Petit enfant promis à la mort par Hérode. Nouveau-né pourchassé. Fils fugitif emmené en Egypte dans le ventre de sa mère pour échapper à la mort. Enfant de migrants. Fils placé dans une mangeoire : il n’y avait pas de place pour toi dans l’abri destiné aux visiteurs. Il n’y avait de place pour toi nulle part d’ailleurs. Tu n’étais pas attendu. Pas prévu. Sans place réservée au planning familial.
Tu naquis dans une étable. Tu arrivas sur terre comme des millions et des millions d’enfants : menacé, fragilisé, pourchassé, à deux doigts de claquer avant de naître.
Tu naquis à l’écart, à la marge, en déplacement rapide. Tu naquis en marche forcée, sans sage-femme, sans passeport, sans docteur, avec juste quelques bêtes autour de toi pour te tenir chaud : maigre réconfort. Un âne, un bœuf, dit la légende. Peut-être même pas un chant d’oiseau. Pas un sifflement. De la paille ça oui. Beaucoup de paille. Mais pas d’herbe verte. Pas de ruisseau. Pas de luminothérapie ni supplément de vitamine D.
Tu ne naquis pas sur la place centrale, pas sous les spots, pas adoubé des rois, pas encensé. Sans publicité.
Sans annonces dans le journal, sans banquet abondant, sans sterilium pour désinfecter les plaies. Tu naquis dans une étable en l’an zéro, sans distributeur de boissons chaudes, magazines sur la table, ou barres chocolatées. Sans demeure, sans maison, sans maman. Sans photo de famille.
Pas de télé, pas de journal, rien d’immortalisé. Pas d’heures de visites. Pas de conneries narcissiques. Pas d’hypocrites autour de toi. Le minimum vital.
Gamin né du miracle. Petit homme né du scandale. D’une femme vierge. Du babil d’un ange, de la lubie d’un couple. D’une procréation assistée. D’un passage clandestin de frontière. De la trajectoire des étoiles. Du silence abyssal et d’un mystère infini. D’une sexualité absente. D’une baise mystique. D’un battement d’ailes rapide et d’une infinie contemplation.
Joyeux anniversaire à toi l’enfant né d’une promesse, d’une parole, d’un souffle, d’une généalogie explosée, d’un oubli, relégué nulle part, dans une extrême fragilité, exposition.
Petit enfant étrange.
Petit gamin sauvage, sans héritage, si ce n’est celui de quelques livres et d’une parole.

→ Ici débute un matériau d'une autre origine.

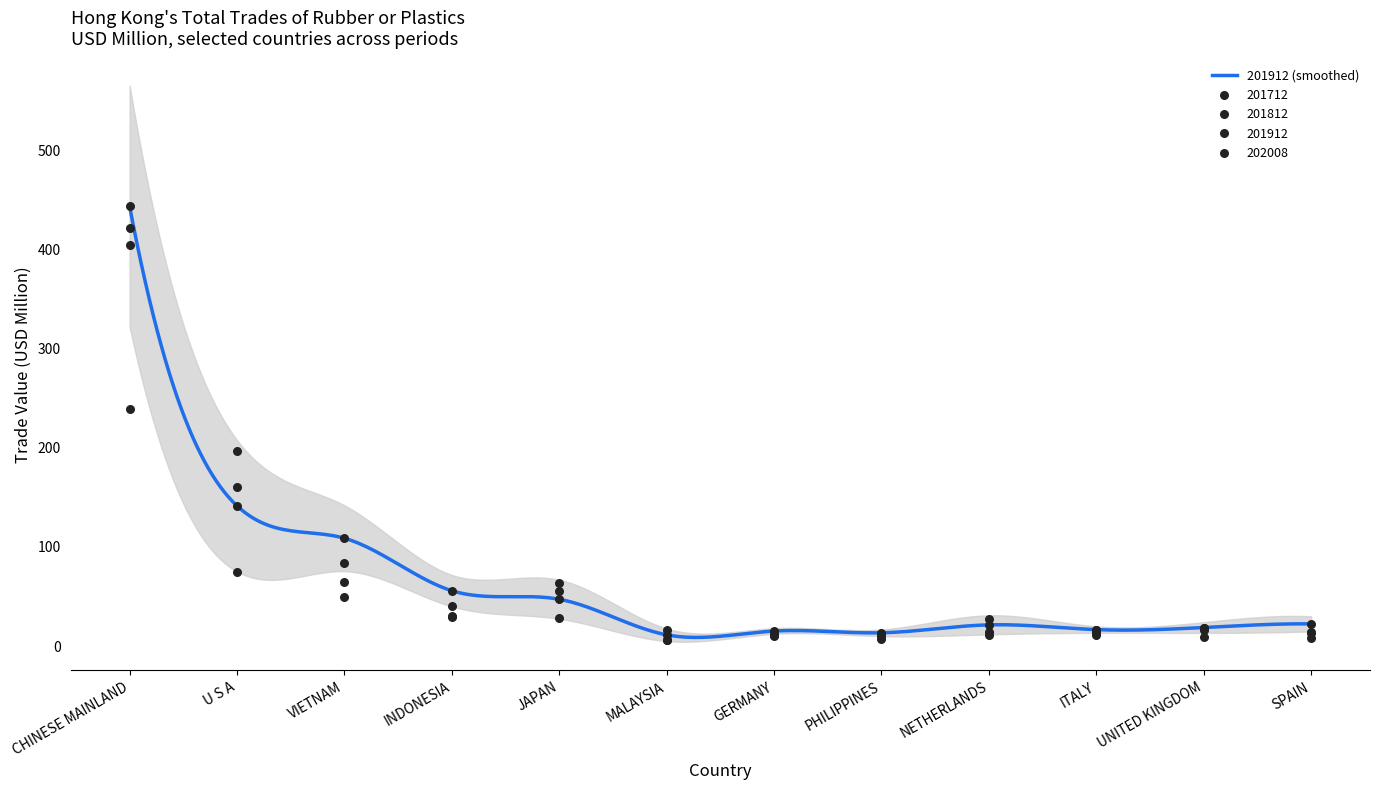

Which series contains the highest Y value?

201912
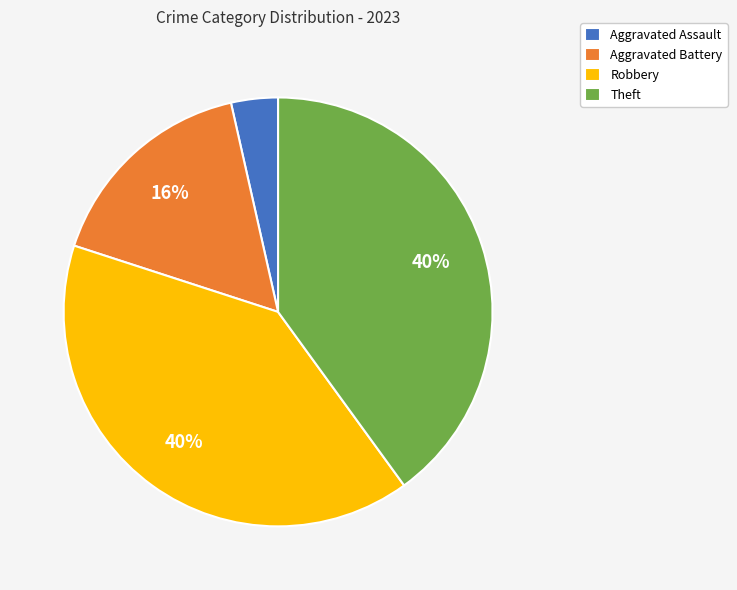

Which category has the smallest portion of the pie?

Aggravated Assault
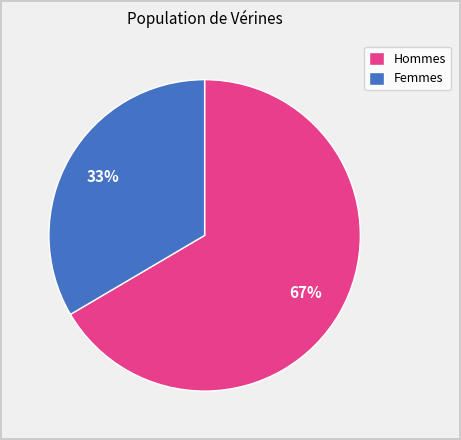

Which slice is the largest?

Hommes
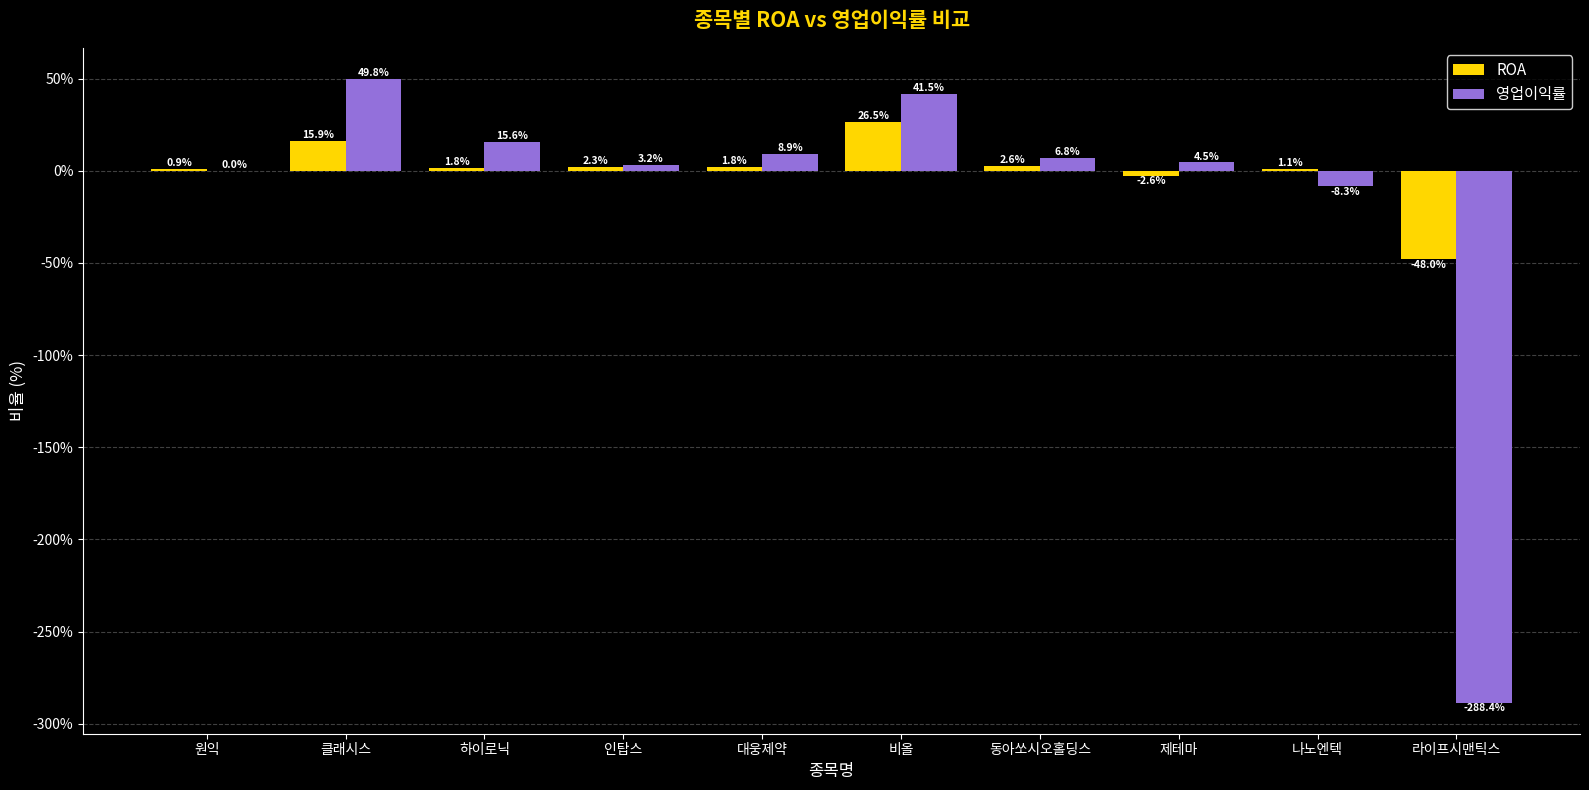

What value does the 영업이익률 series have at 라이프시맨틱스?

-288.4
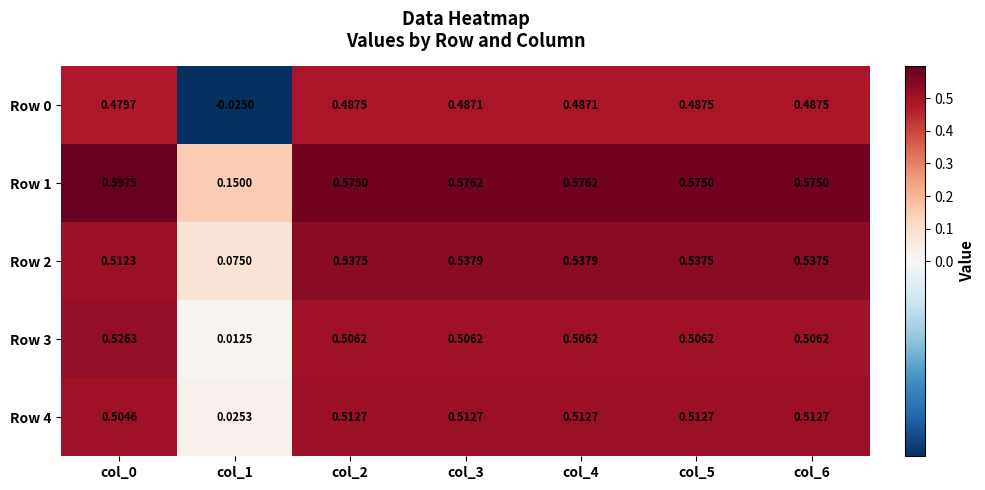

Is the value of Row 1 at col_1 greater than the value of Row 2 at col_6?

No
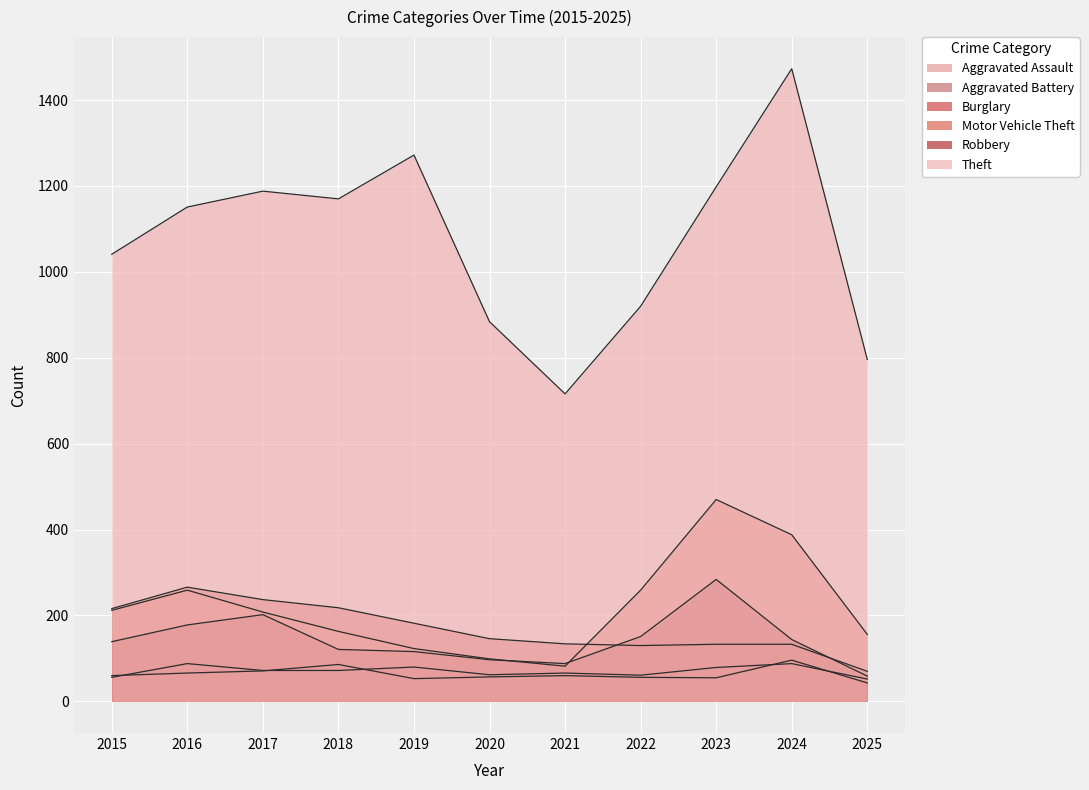

Which category has the lowest value across all series?

2025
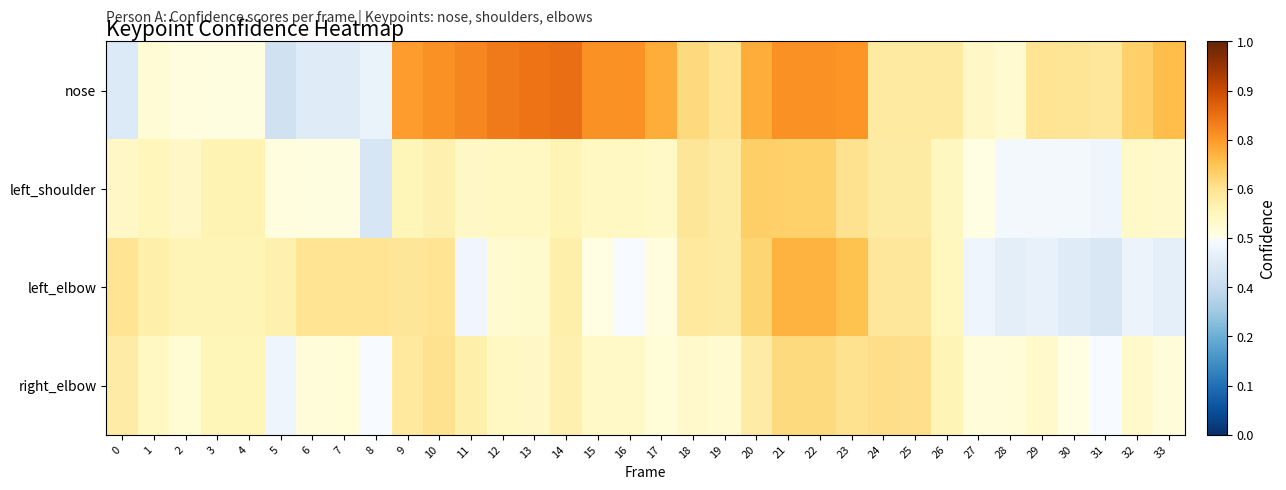

At how many categories does at least one series exceed 0?

34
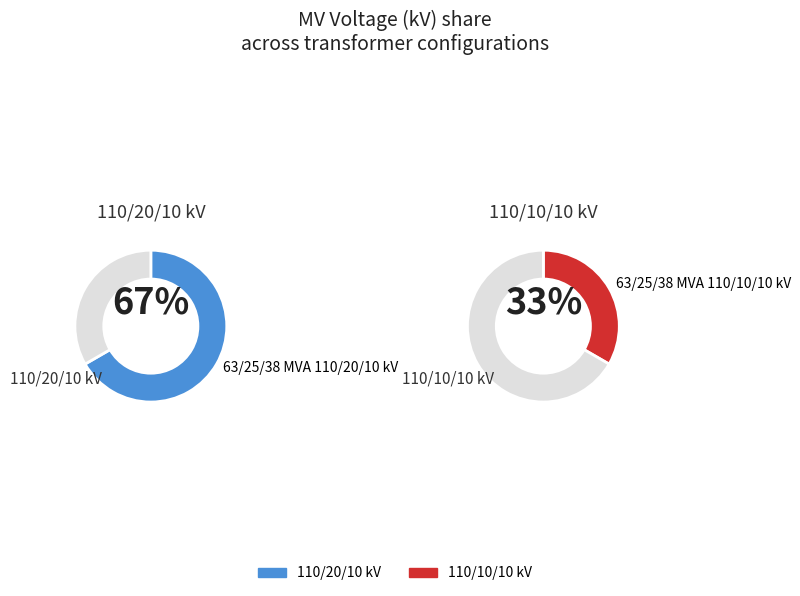

The 63/25/38 MVA 110/10/10 kV slice represents 22% of the pie. True or false?

False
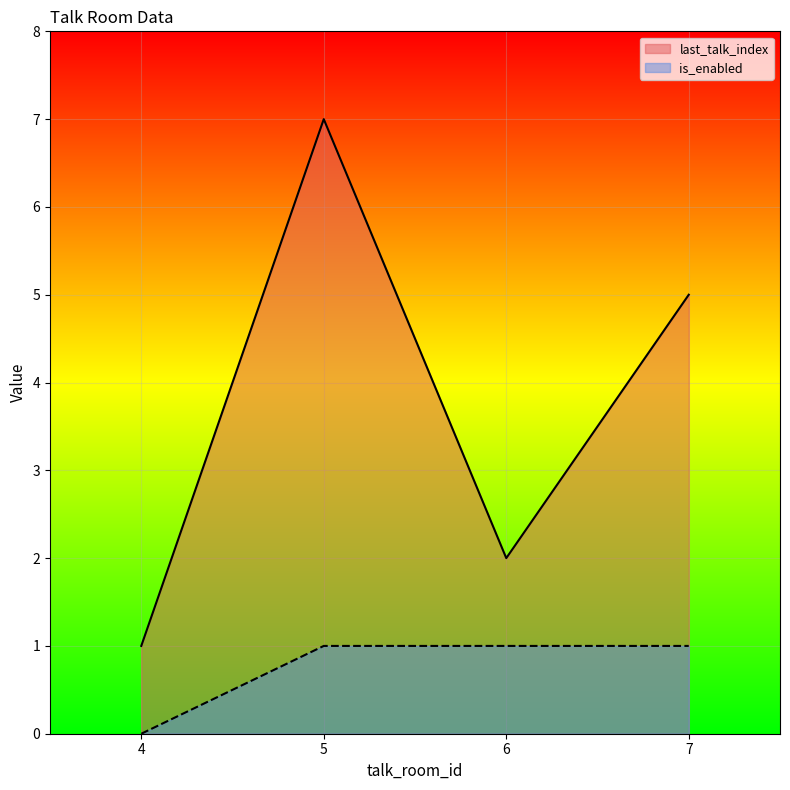

Rank the series at 6 from lowest to highest value.

is_enabled, last_talk_index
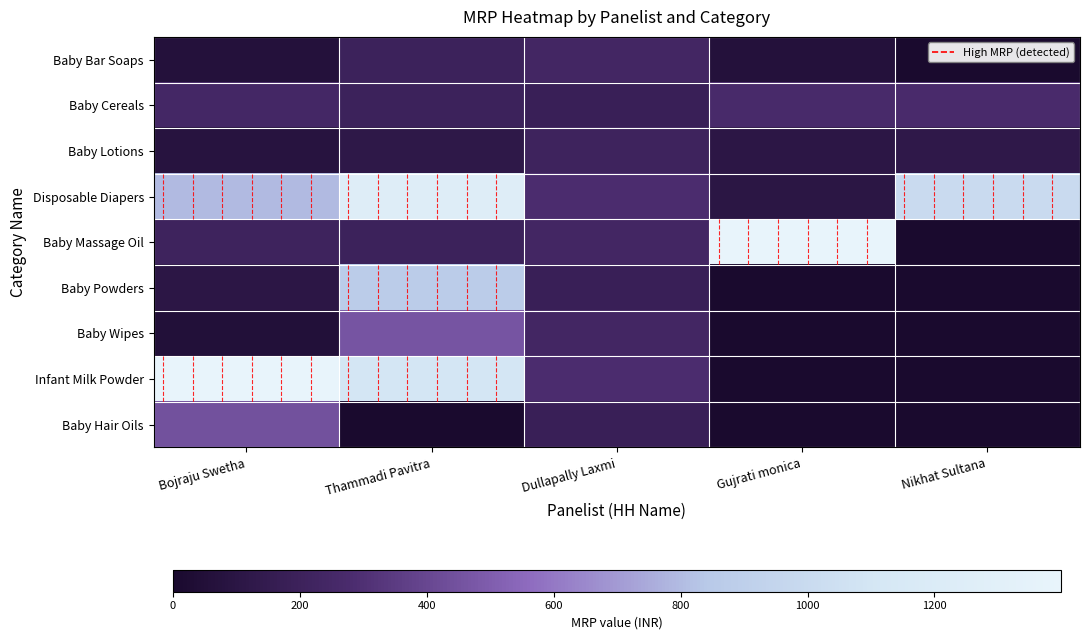

Reading right to left, extract all data points from this chart.

Baby Bar Soaps: Nikhat Sultana=0	Gujrati monica=62	Dullapally Laxmi=240	Thammadi Pavitra=199	Bojraju Swetha=62
Baby Cereals: Nikhat Sultana=269	Gujrati monica=265	Dullapally Laxmi=185	Thammadi Pavitra=199	Bojraju Swetha=245
Baby Lotions: Nikhat Sultana=125	Gujrati monica=105	Dullapally Laxmi=210	Thammadi Pavitra=117	Bojraju Swetha=80
Disposable Diapers: Nikhat Sultana=999	Gujrati monica=100	Dullapally Laxmi=280	Thammadi Pavitra=1249	Bojraju Swetha=795
Baby Massage Oil: Nikhat Sultana=0	Gujrati monica=1399	Dullapally Laxmi=240	Thammadi Pavitra=199	Bojraju Swetha=210
Baby Powders: Nikhat Sultana=0	Gujrati monica=0	Dullapally Laxmi=185	Thammadi Pavitra=870	Bojraju Swetha=105
Baby Wipes: Nikhat Sultana=0	Gujrati monica=0	Dullapally Laxmi=240	Thammadi Pavitra=460	Bojraju Swetha=50
Infant Milk Powder: Nikhat Sultana=0	Gujrati monica=0	Dullapally Laxmi=280	Thammadi Pavitra=1099	Bojraju Swetha=1399
Baby Hair Oils: Nikhat Sultana=0	Gujrati monica=0	Dullapally Laxmi=185	Thammadi Pavitra=0	Bojraju Swetha=445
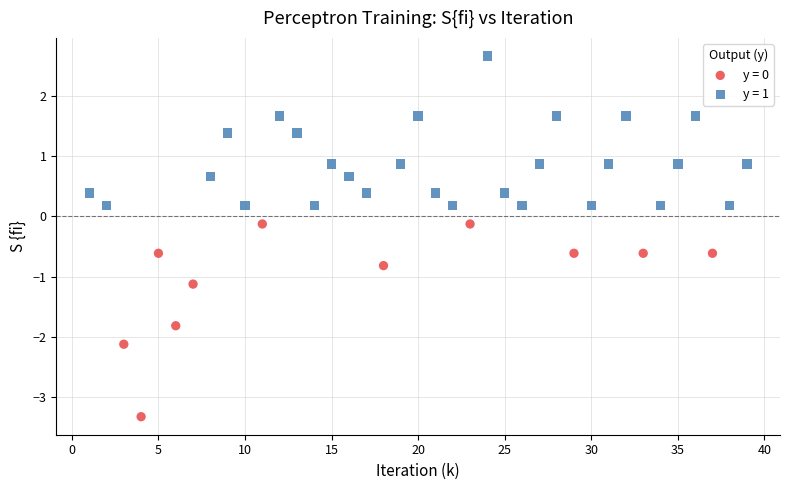

What are all the series names shown in the legend?

y = 0, y = 1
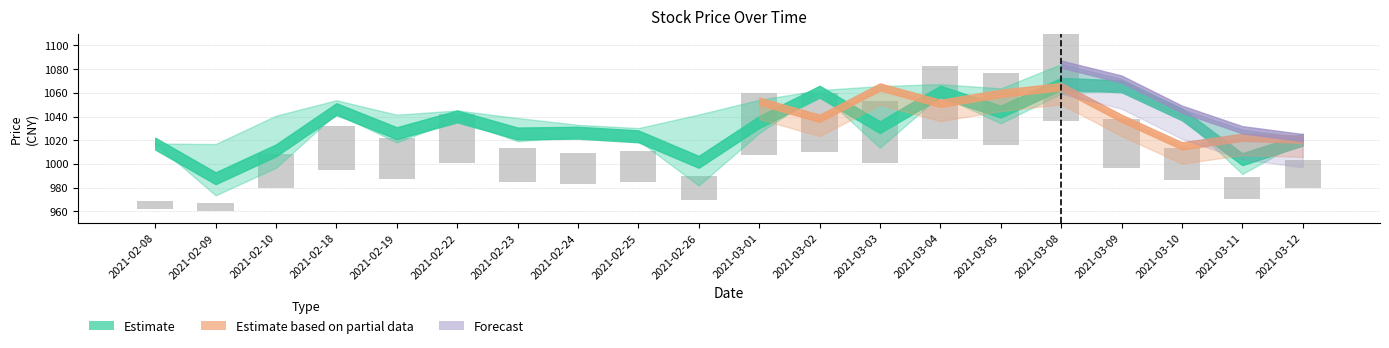

Where does the 最高 series first go above 1045?

2021-02-18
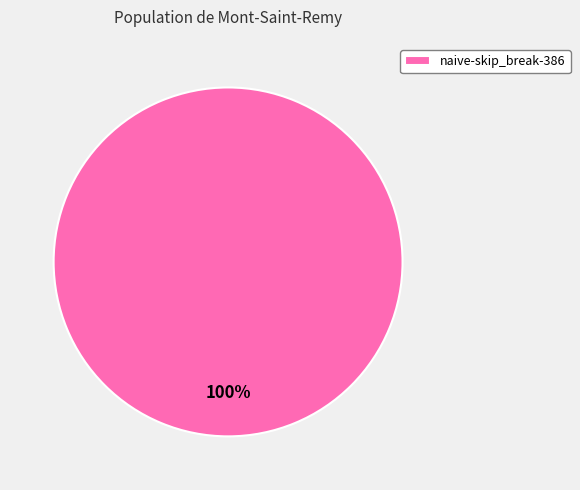

What percentage is the naive-skip_break-386 slice, to the nearest percent?

100%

Petit rebelle né hors algorithme, hors prévision, sans passage par les HUG ni à l’office cantonal de la population et des migrations, sans empreintes digitales, sans reconnaissance faciale, sans aucun fatras technologique, contrôle social ou passeport.
Petit enfant né du dénuement, de la migration, et d’une alliance divine.
Fragilité née d’une chasse à l’homme, où les pièges et trahisons sont partout.
Gamin céleste, silencieux sous les coups, souriant sous les crachats et répétant :
mon royaume n’est pas de ce monde
devant les buffets pleins, les grossiertés et médisances.
Murmurant malgré le bruit de la machine, et dans un silence patient:
Soyez comme les petits enfants, les oiseaux ou l’herbe folle.
Soyez comme vous étiez à votre tout premier Noël.